▶ Problem details
Filter the material below, keeping every line that contains the string "boarding". Matching is case-sensitive.

▶ Source material
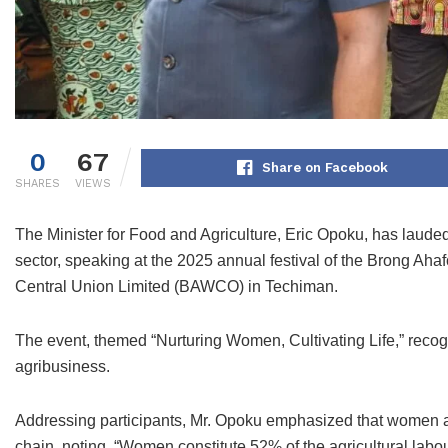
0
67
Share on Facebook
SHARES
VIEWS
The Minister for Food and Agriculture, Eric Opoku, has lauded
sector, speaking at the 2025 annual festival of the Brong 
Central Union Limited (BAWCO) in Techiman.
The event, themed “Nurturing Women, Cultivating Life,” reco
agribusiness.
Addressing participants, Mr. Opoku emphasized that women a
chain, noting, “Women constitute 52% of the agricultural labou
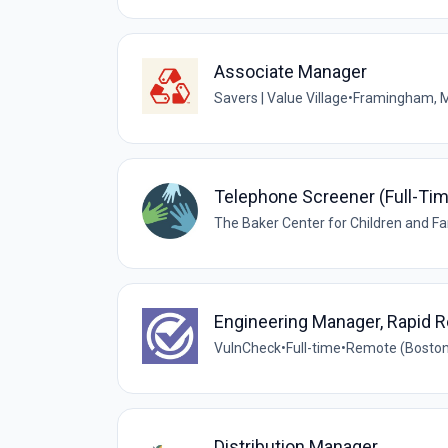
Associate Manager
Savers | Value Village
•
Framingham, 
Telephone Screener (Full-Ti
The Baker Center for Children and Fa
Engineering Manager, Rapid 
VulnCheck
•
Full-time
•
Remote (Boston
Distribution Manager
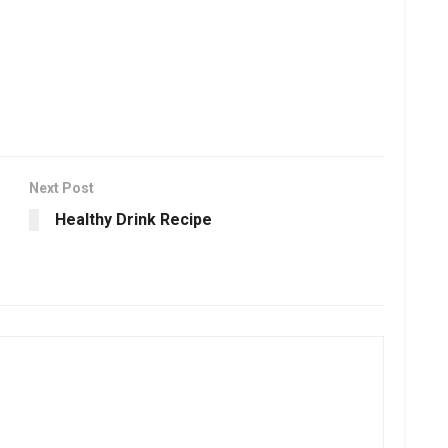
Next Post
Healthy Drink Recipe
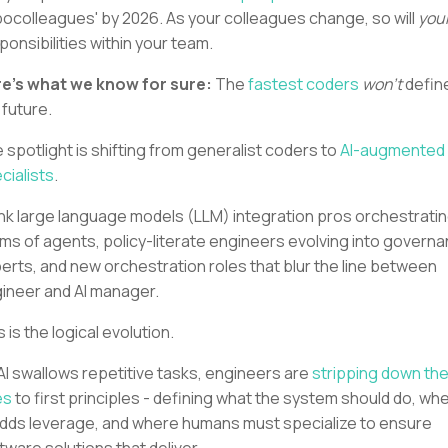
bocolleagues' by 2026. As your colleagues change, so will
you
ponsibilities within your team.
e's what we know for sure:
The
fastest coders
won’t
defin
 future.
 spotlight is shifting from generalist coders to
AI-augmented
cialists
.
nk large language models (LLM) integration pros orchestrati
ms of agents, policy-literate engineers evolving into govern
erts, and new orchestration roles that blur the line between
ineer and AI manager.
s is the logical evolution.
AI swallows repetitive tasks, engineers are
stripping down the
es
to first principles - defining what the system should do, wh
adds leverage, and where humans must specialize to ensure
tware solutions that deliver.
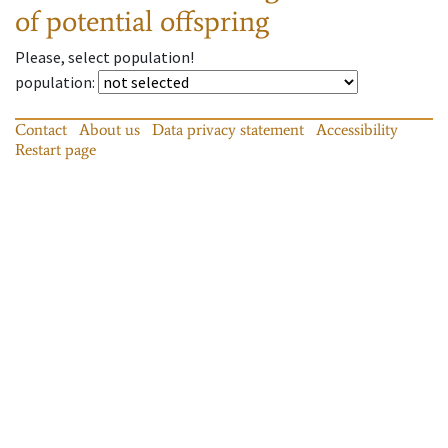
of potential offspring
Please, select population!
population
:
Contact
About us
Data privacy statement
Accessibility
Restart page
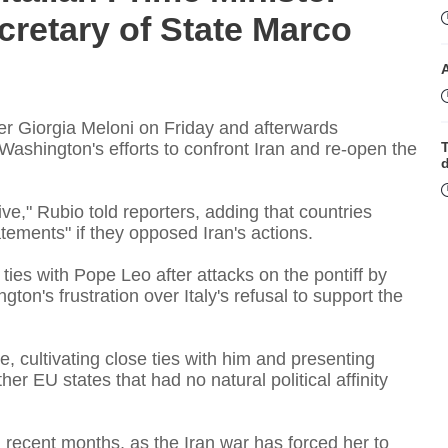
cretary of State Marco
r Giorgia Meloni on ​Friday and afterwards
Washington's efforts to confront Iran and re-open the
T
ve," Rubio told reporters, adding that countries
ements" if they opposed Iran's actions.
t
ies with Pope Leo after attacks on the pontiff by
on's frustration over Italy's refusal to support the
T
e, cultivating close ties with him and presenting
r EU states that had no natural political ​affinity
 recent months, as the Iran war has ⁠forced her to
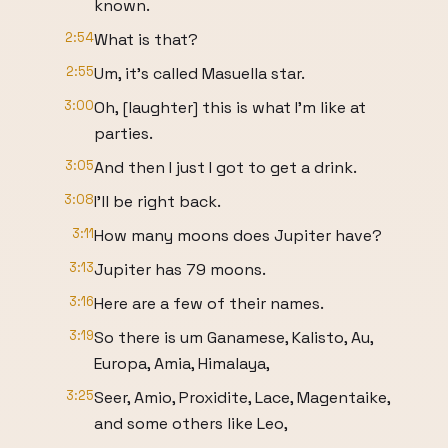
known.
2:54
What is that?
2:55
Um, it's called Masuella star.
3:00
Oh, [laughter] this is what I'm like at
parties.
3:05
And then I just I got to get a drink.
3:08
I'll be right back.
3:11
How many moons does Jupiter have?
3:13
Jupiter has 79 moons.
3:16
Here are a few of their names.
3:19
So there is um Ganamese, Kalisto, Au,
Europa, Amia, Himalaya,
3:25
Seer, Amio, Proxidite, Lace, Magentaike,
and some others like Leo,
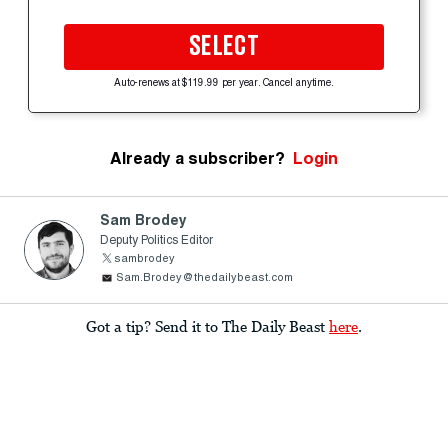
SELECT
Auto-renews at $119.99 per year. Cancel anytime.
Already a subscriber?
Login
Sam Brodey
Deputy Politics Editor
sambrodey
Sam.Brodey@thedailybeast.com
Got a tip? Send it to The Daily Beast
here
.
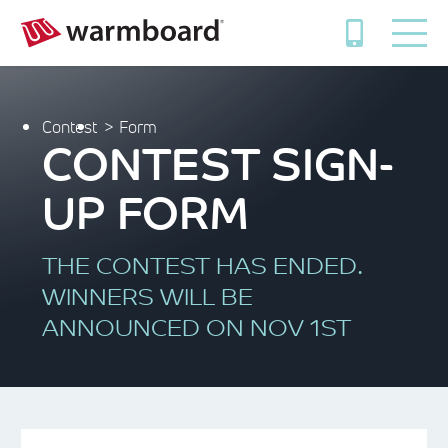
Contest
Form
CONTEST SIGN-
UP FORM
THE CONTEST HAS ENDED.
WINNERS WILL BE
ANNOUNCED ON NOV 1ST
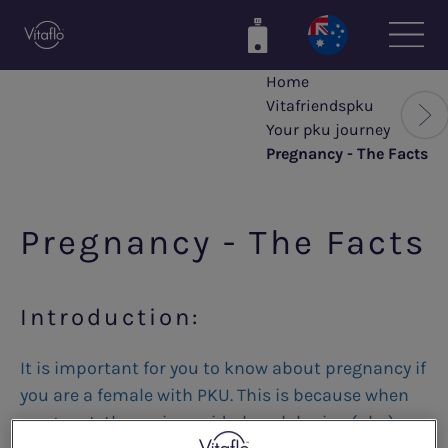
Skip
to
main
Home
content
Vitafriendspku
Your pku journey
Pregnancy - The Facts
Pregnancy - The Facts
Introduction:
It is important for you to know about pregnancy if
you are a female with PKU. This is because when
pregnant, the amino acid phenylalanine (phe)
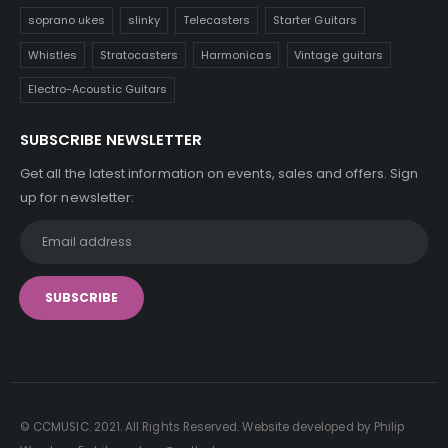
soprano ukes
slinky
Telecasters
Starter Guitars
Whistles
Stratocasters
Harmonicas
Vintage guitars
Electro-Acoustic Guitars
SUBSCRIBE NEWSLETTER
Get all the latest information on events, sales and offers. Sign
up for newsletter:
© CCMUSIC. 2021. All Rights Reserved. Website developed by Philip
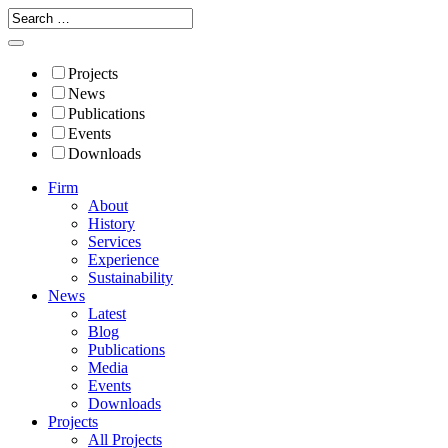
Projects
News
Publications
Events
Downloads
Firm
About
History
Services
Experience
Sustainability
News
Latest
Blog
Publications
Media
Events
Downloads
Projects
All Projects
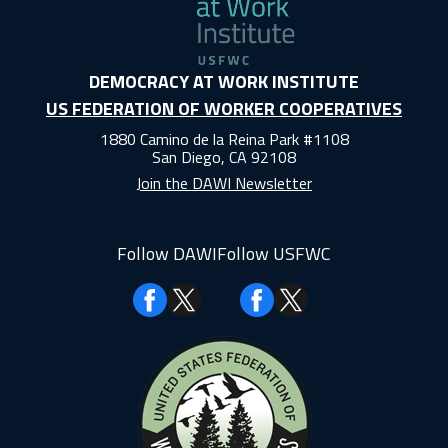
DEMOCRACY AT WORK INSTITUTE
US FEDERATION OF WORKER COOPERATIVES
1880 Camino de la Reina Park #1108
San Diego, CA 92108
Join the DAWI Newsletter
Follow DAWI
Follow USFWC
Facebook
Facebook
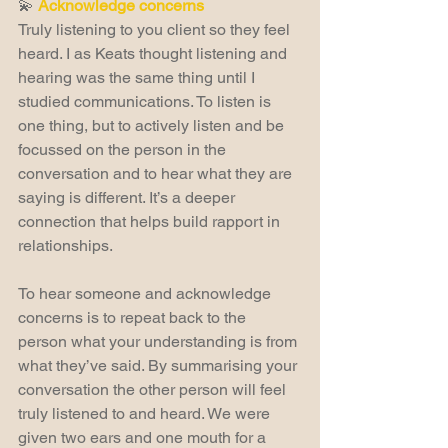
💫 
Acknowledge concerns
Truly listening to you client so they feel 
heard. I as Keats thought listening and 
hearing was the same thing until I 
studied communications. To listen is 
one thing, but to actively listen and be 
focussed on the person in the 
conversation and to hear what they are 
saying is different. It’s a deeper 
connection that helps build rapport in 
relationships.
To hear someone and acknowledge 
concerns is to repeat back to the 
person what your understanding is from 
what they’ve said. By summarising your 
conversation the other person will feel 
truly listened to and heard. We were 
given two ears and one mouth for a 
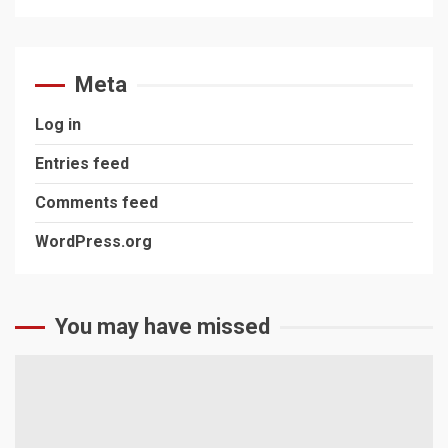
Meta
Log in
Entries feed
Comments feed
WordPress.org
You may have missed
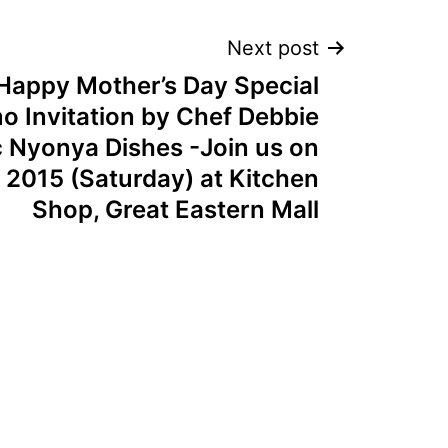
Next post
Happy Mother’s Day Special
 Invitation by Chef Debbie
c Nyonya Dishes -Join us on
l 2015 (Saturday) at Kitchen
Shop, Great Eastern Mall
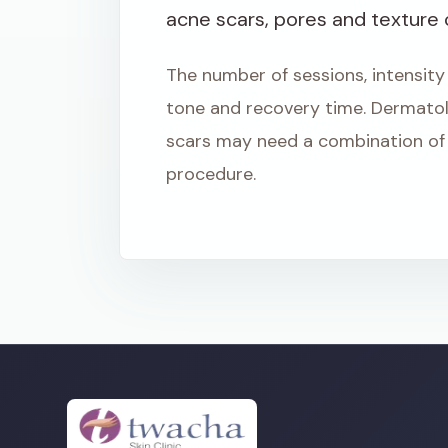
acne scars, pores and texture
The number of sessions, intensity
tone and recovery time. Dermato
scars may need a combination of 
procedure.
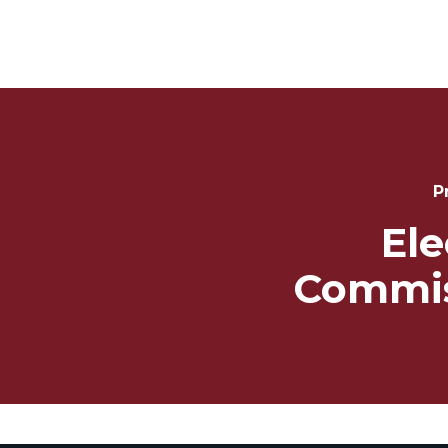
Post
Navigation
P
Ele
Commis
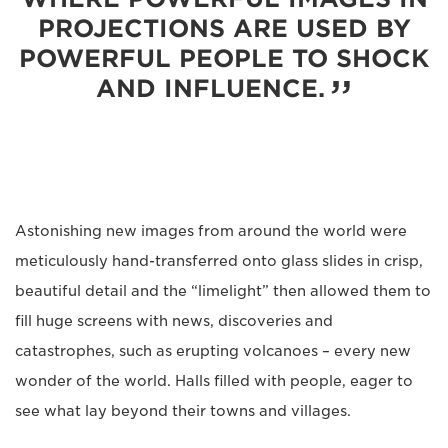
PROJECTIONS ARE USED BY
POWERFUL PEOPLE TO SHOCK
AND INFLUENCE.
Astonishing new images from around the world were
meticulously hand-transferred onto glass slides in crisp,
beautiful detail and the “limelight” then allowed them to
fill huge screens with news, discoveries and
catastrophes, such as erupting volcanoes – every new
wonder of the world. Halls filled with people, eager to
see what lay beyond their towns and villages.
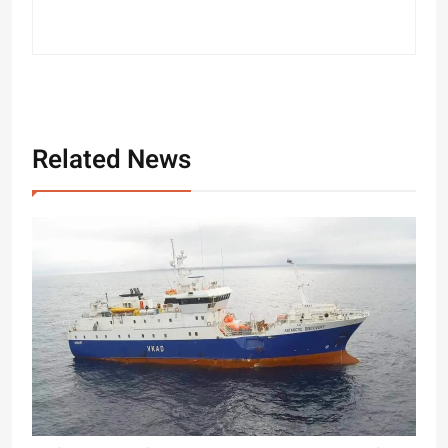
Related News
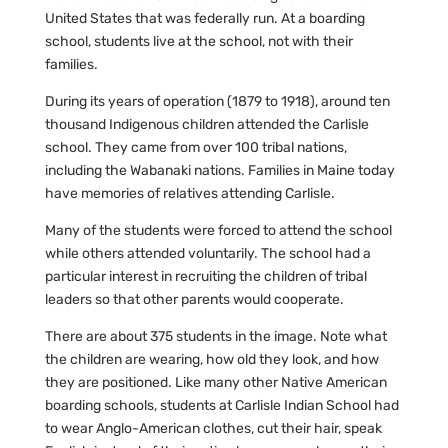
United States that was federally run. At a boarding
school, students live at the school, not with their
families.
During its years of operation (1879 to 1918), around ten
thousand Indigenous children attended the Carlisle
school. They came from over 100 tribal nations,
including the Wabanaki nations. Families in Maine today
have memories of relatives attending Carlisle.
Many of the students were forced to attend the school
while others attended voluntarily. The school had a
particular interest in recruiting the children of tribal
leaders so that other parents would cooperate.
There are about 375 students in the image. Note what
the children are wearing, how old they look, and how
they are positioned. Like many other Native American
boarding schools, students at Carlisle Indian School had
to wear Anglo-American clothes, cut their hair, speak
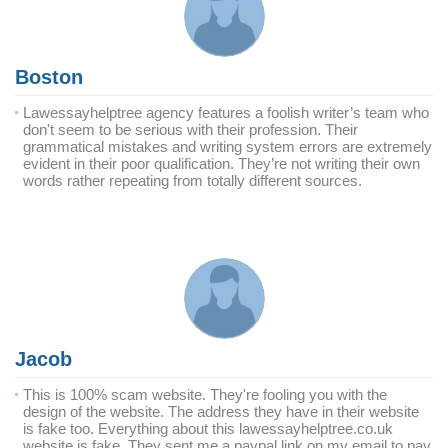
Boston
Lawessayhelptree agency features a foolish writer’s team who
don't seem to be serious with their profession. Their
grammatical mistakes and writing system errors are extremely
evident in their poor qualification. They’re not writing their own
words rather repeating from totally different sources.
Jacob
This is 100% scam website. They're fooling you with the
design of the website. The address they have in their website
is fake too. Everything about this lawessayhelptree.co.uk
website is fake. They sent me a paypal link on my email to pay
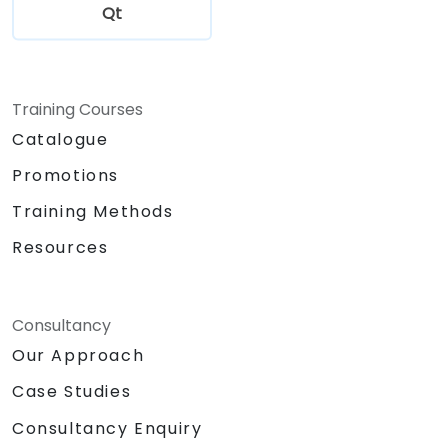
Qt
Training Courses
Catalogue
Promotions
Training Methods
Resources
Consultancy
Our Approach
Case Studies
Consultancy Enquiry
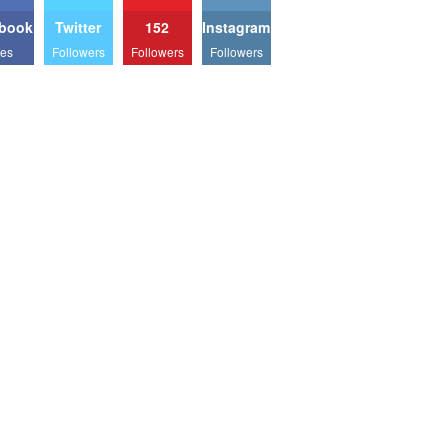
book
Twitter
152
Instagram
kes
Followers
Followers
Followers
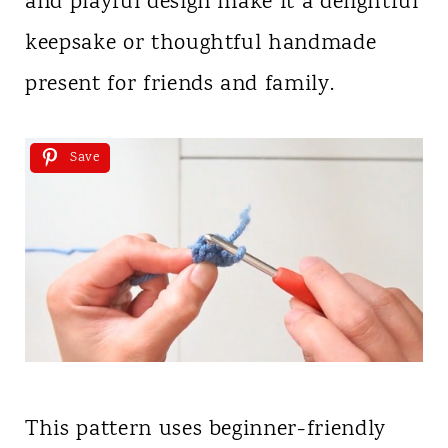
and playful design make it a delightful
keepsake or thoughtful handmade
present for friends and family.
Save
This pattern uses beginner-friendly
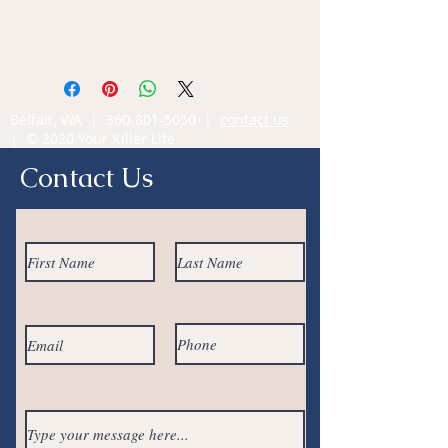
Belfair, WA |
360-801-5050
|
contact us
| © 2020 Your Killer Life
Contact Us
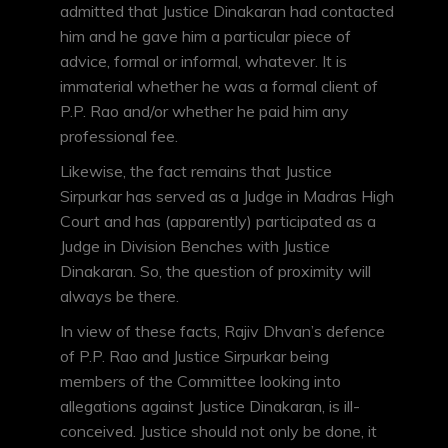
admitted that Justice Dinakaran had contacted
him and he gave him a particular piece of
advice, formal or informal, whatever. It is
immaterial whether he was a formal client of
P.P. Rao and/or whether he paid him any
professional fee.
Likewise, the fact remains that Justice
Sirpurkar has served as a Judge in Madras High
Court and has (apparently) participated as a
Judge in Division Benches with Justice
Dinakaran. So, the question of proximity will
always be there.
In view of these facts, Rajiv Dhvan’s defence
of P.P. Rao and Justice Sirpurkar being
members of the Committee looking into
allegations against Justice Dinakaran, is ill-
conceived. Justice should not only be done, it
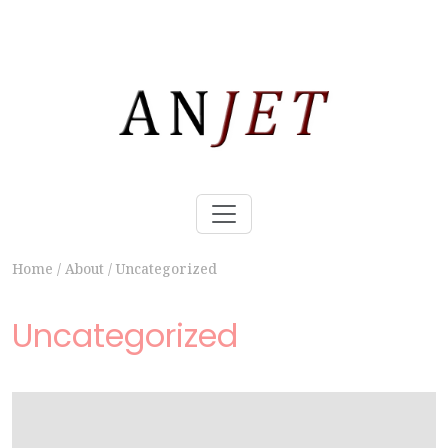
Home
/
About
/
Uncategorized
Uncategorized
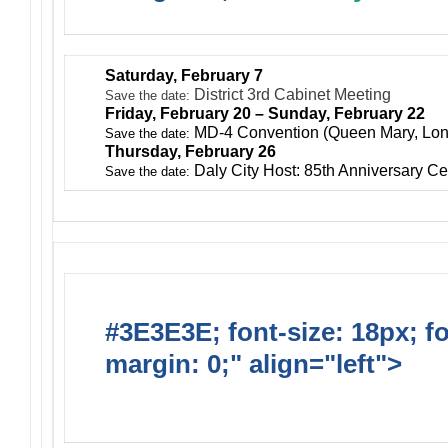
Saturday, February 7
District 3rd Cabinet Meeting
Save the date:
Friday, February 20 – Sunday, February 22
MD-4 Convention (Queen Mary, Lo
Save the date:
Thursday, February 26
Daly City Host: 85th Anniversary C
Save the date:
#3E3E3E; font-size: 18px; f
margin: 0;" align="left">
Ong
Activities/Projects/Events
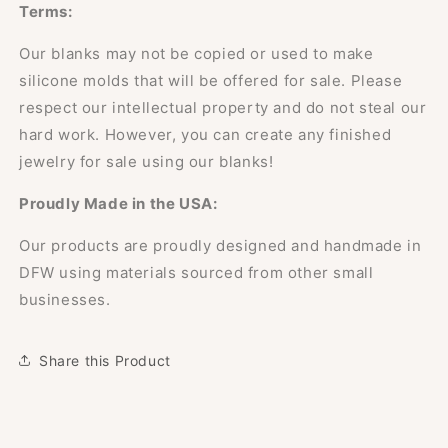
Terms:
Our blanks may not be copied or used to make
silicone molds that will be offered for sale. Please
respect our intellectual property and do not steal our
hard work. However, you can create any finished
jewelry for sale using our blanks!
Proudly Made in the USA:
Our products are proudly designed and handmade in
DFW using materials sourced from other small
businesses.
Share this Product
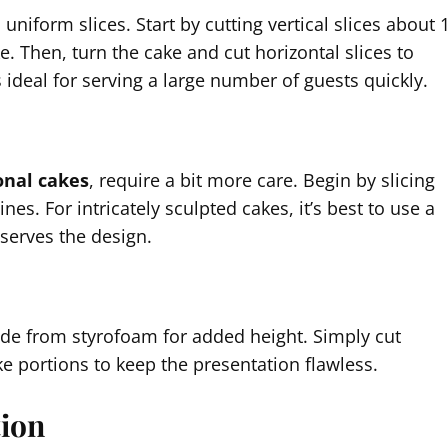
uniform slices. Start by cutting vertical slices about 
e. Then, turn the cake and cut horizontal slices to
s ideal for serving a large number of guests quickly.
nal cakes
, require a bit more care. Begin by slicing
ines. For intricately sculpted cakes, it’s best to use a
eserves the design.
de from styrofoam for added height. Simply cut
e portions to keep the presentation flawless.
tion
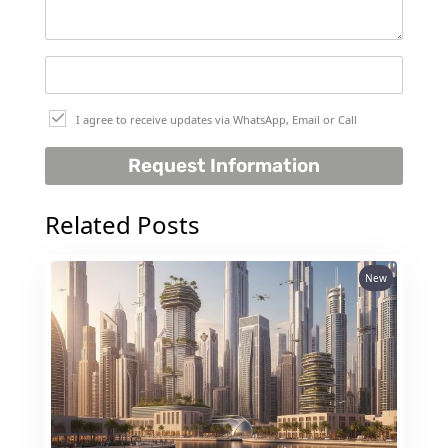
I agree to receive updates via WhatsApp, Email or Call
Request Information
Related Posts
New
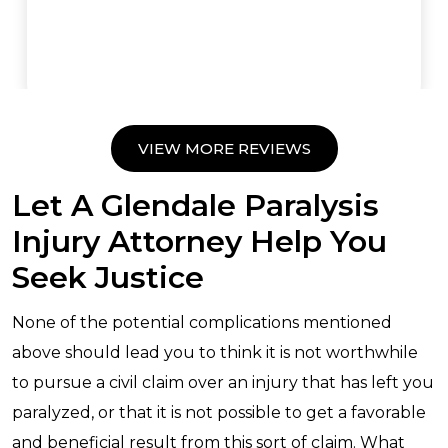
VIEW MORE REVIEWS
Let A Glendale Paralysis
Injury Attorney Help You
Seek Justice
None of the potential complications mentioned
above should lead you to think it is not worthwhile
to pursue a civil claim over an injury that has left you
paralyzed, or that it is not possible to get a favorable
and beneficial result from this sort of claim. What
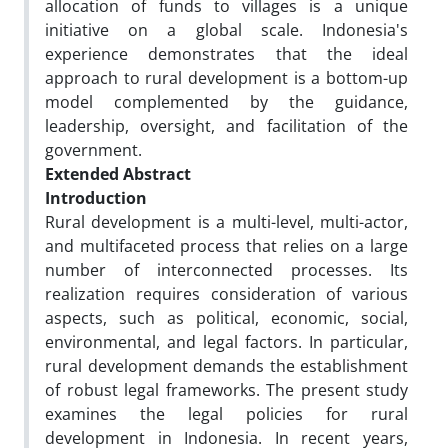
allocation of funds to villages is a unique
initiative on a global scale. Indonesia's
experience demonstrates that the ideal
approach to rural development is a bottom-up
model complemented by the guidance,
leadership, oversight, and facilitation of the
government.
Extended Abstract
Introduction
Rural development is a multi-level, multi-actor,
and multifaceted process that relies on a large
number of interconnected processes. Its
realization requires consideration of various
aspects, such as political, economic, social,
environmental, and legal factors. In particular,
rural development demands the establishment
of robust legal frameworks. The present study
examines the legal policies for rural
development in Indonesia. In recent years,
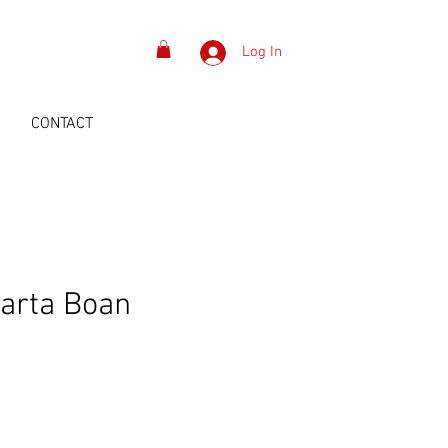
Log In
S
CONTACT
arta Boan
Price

▶ Worked solution
United States that was federally run. At a boarding
boarding schools, students at Carlisle Indian School had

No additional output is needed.